Kupang, Avis News — Sebanyak 1.066 Aparatur Sipil Negara (ASN) di lingkungan Pemerintah Kabupaten Bandung terindikasi aktif dalam praktik judi online. Data ini resmi diungkap oleh Satuan Tugas Pemberantasan Perjudian Keuangan Digital yang menemukan indikasi perputaran dana bernilai fantastis di kalangan abdi negara.

Pemerintah Kabupaten Bandung kini bergerak cepat melakukan verifikasi data untuk memilah status kepegawaian, tingkat keterlibatan, serta total nilai transaksi dari para aparatur yang terancam sanksi berat tersebut.

Perputaran Uang Capai Miliaran Rupiah

Kasus ini terkuak setelah Satgas Pemberantasan Judi Online mengirimkan daftar ribuan nama pegawai ASN Kabupaten Bandung yang terdeteksi melakukan transaksi taruhan digital. Para pegawai tersebut terdiri dari Pegawai Negeri Sipil (PNS) hingga Pegawai Pemerintah dengan Perjanjian Kerja (PPPK).

Aksi taruhan digital ini didorong oleh kecanduan finansial instan serta kemudahan akses pembayaran secara elektronik. Berdasarkan catatan data transaksi, akumulasi nilai deposit yang disetorkan oleh 1.066 ASN tersebut tidak main-main, yakni mencapai range Rp1,2 miliar hingga menembus angka Rp6,5 miliar.

Ancaman Sanksi Disiplin dan Pemecatan

Pemerintah Kabupaten Bandung menyatakan penyesalan mendalam dan memastikan proses tindak lanjut dilakukan secara sistematis. Tim khusus yang dibentuk pemkab tengah memanggil satu per satu nama yang tercantum dalam data guna mengklarifikasi kebenaran transaksi serta memverifikasi instansi tempat mereka bertugas.

Pemerintah daerah berjanji menindak tegas setiap pelanggaran tanpa pandang bulu. Penanganan kasus ini akan mengacu pada Peraturan Pemerintah Nomor 94 Tahun 2021 tentang Disiplin Pegawai Negeri Sipil, dengan ancaman sanksi berjenjang mulai dari teguran tertulis, pemotongan tunjangan, penundaan kenaikan pangkat, hingga pemberhentian tidak dengan hormat.

Menjaga Integritas dan Kepercayaan Publik

Fenomena maraknya judi online di lingkungan pemerintahan bukan sekadar persoalan finansial pribadi para pegawai. Kasus ini berdampak langsung pada penurunan produktivitas kerja, risiko korupsi anggaran publik, serta merosotnya tingkat kepercayaan masyarakat terhadap instansi birokrasi.
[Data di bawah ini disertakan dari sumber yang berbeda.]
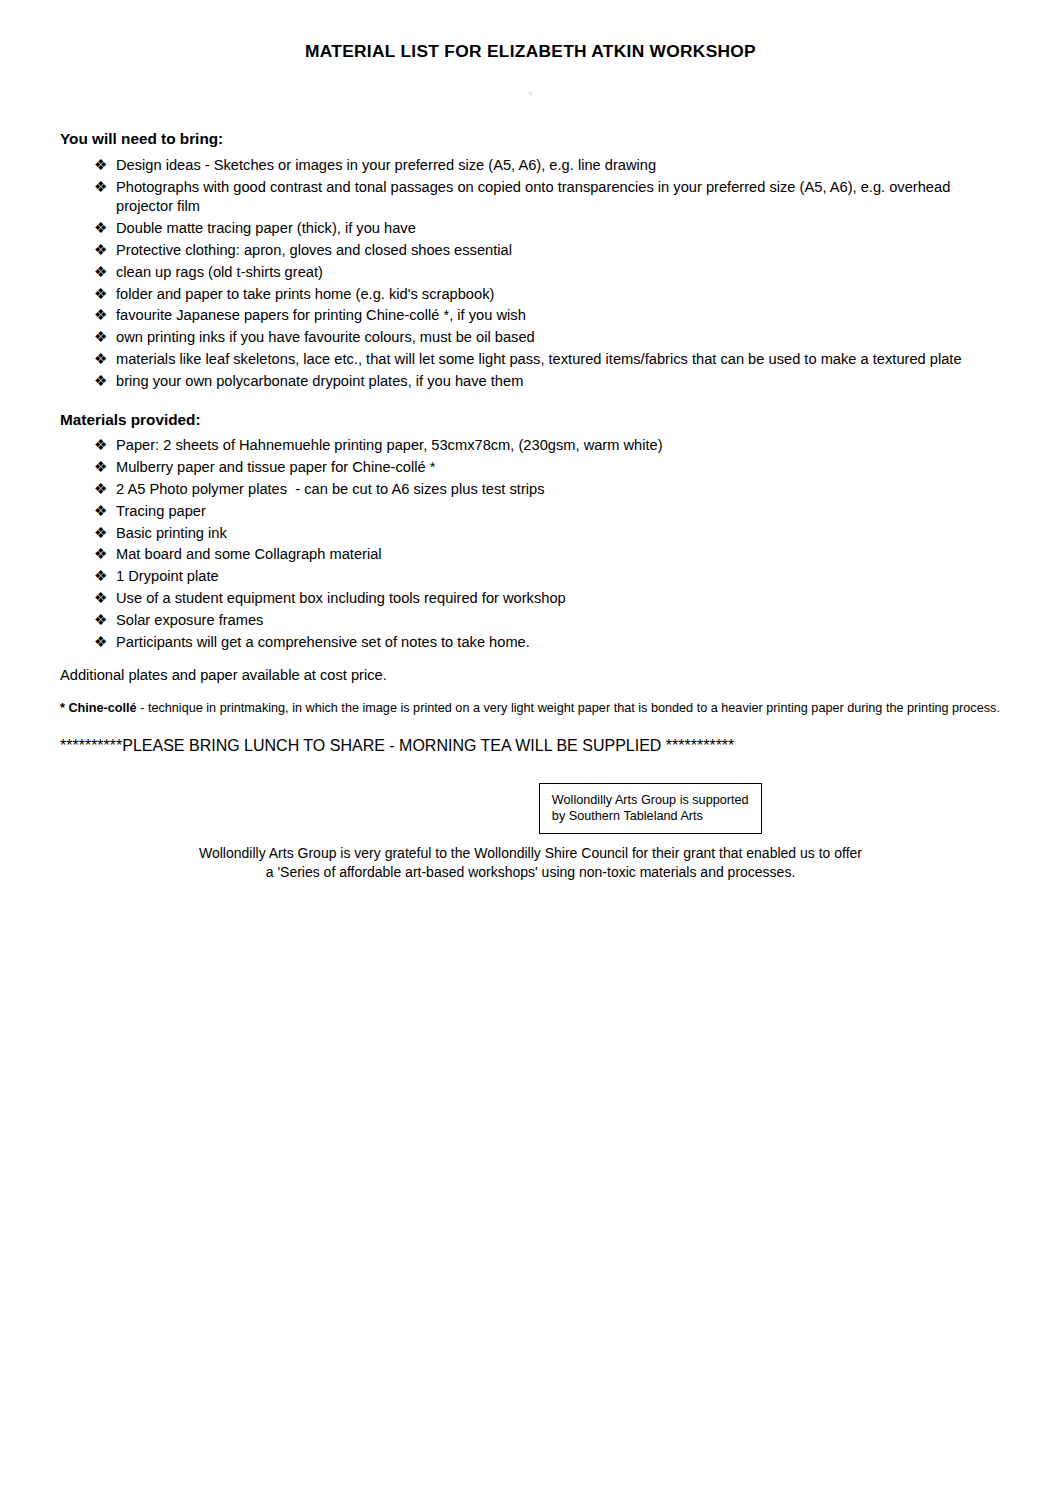MATERIAL LIST FOR ELIZABETH ATKIN WORKSHOP
You will need to bring:
Design ideas - Sketches or images in your preferred size (A5, A6), e.g. line drawing
Photographs with good contrast and tonal passages on copied onto transparencies in your preferred size (A5, A6), e.g. overhead projector film
Double matte tracing paper (thick), if you have
Protective clothing: apron, gloves and closed shoes essential
clean up rags (old t-shirts great)
folder and paper to take prints home (e.g. kid's scrapbook)
favourite Japanese papers for printing Chine-collé *, if you wish
own printing inks if you have favourite colours, must be oil based
materials like leaf skeletons, lace etc., that will let some light pass, textured items/fabrics that can be used to make a textured plate
bring your own polycarbonate drypoint plates, if you have them
Materials provided:
Paper: 2 sheets of Hahnemuehle printing paper, 53cmx78cm, (230gsm, warm white)
Mulberry paper and tissue paper for Chine-collé *
2 A5 Photo polymer plates - can be cut to A6 sizes plus test strips
Tracing paper
Basic printing ink
Mat board and some Collagraph material
1 Drypoint plate
Use of a student equipment box including tools required for workshop
Solar exposure frames
Participants will get a comprehensive set of notes to take home.
Additional plates and paper available at cost price.
* Chine-collé - technique in printmaking, in which the image is printed on a very light weight paper that is bonded to a heavier printing paper during the printing process.
**********PLEASE BRING LUNCH TO SHARE - MORNING TEA WILL BE SUPPLIED ***********
Wollondilly Arts Group is supported
by Southern Tableland Arts
Wollondilly Arts Group is very grateful to the Wollondilly Shire Council for their grant that enabled us to offer a 'Series of affordable art-based workshops' using non-toxic materials and processes.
Langkah verifikasi dan penegakan disiplin yang tengah berjalan diharapkan menjadi gertakan keras bagi seluruh abdi negara agar menjauhi segala bentuk aktivitas ilegal digital demi menjaga marwah pelayanan publik.

Ketika gaji dan tunjangan dari uang rakyat justru berputar di meja taruhan digital, integritas pelayanan publik menjadi taruhannya; sanksi tegas adalah harga mutlak untuk memulihkan kebersihan birokrasi.